(Work task A):
According to the relationships test documentation, how is the check implemented?

(Document section):
Assert that every value from child table.field exists in parent to_table.to_field. Implemented as an anti-join count; failures report the number of missing keys.

Source code in src/fastflowtransform/testing/base.py

def relationships(
    executor: BaseExecutor,
    table: str,
    field: str,
    to_table: str,
    to_field: str,
    *,
    where: str | None = None,
    to_where: str | None = None,
) -> None:
    """
    Assert that every value from child `table.field` exists in parent `to_table.to_field`.
    Implemented as an anti-join count; failures report the number of missing keys.
    """
    child_where = f" where {where}" if where else ""
    parent_where = f" where {to_where}" if to_where else ""
    sql = f"""
      with child as (select {field} as k from {table}{child_where}),
           parent as (select {to_field} as k from {to_table}{parent_where})
      select count(*) from child c
      left join parent p on c.k = p.k
      where p.k is null
    """
    try:
        missing = _scalar(executor, sql)
    except Exception as e:
        raise _wrap_db_error("relationships", table, field, sql, e) from e
    dprint("relationships:", sql, "=>", missing)
    if missing and missing != 0:
        raise TestFailure(
            f"[relationships] {table}.{field} has {missing} orphan key(s) "
            f"missing in {to_table}.{to_field}"
        )

(Work task B):
Copy out the stretch of the records below from their start through the line containing "Auntie. Not to", leaving out the pictures.

(Records shown):
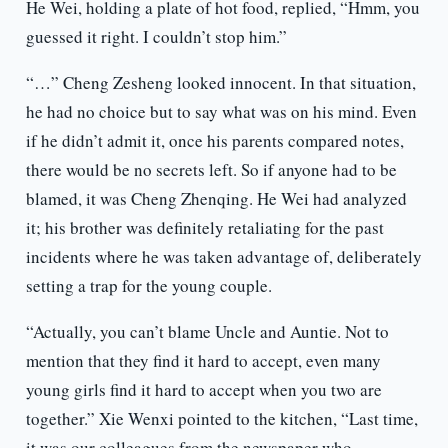
He Wei, holding a plate of hot food, replied, “Hmm, you
guessed it right. I couldn’t stop him.”
“…” Cheng Zesheng looked innocent. In that situation,
he had no choice but to say what was on his mind. Even
if he didn’t admit it, once his parents compared notes,
there would be no secrets left. So if anyone had to be
blamed, it was Cheng Zhenqing. He Wei had analyzed
it; his brother was definitely retaliating for the past
incidents where he was taken advantage of, deliberately
setting a trap for the young couple.
“Actually, you can’t blame Uncle and Auntie. Not to
mention that they find it hard to accept, even many
young girls find it hard to accept when you two are
together.” Xie Wenxi pointed to the kitchen, “Last time,
it was our colleagues from the newspaper who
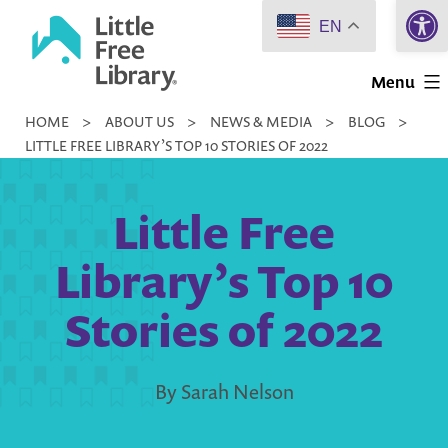
Open 
Skip
EN
to
Little
content
Menu
Free
HOME
>
ABOUT US
>
NEWS & MEDIA
>
BLOG
>
Library
LITTLE FREE LIBRARY’S TOP 10 STORIES OF 2022
Little Free
Library’s Top 10
Stories of 2022
By Sarah Nelson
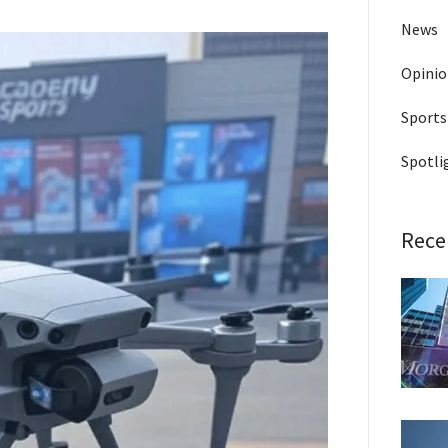
News
Opini
Sports
Spotli
Rece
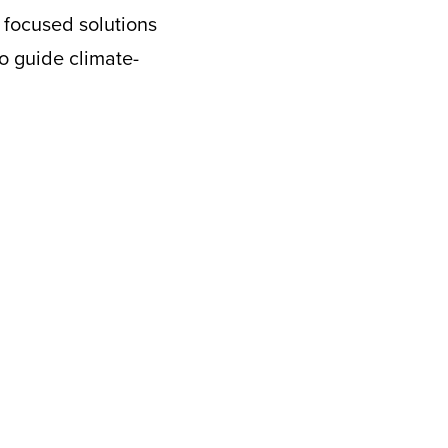
e focused solutions
to guide climate-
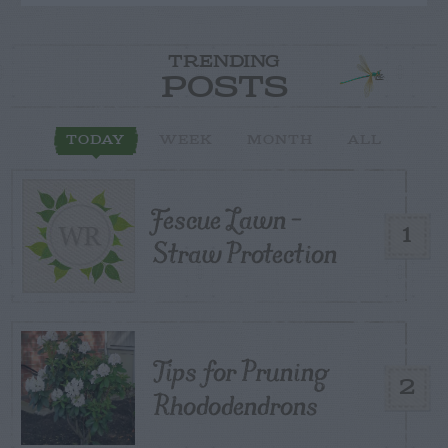
TRENDING
POSTS
TODAY
WEEK
MONTH
ALL
Fescue Lawn –
1
Straw Protection
Tips for Pruning
2
Rhododendrons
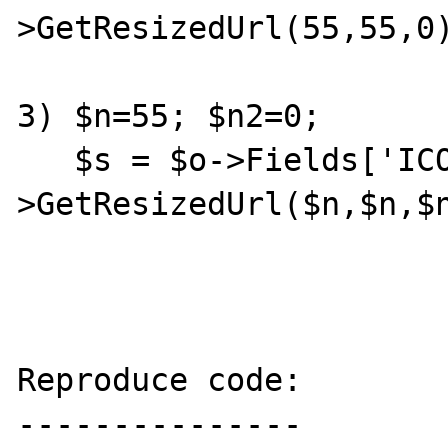
>GetResizedUrl(55,55,0)
3) $n=55; $n2=0;

   $s = $o->Fields['ICON']->Images[0]-
>GetResizedUrl($n,$n,$n
Reproduce code:

---------------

(Response box A):
As an anti-join count.

(Response box B):
He Wei, holding a plate of hot food, replied, “Hmm, you
guessed it right. I couldn’t stop him.”
“…” Cheng Zesheng looked innocent. In that situation,
he had no choice but to say what was on his mind. Even
if he didn’t admit it, once his parents compared notes,
there would be no secrets left. So if anyone had to be
blamed, it was Cheng Zhenqing. He Wei had analyzed
it; his brother was definitely retaliating for the past
incidents where he was taken advantage of, deliberately
setting a trap for the young couple.
“Actually, you can’t blame Uncle and Auntie. Not to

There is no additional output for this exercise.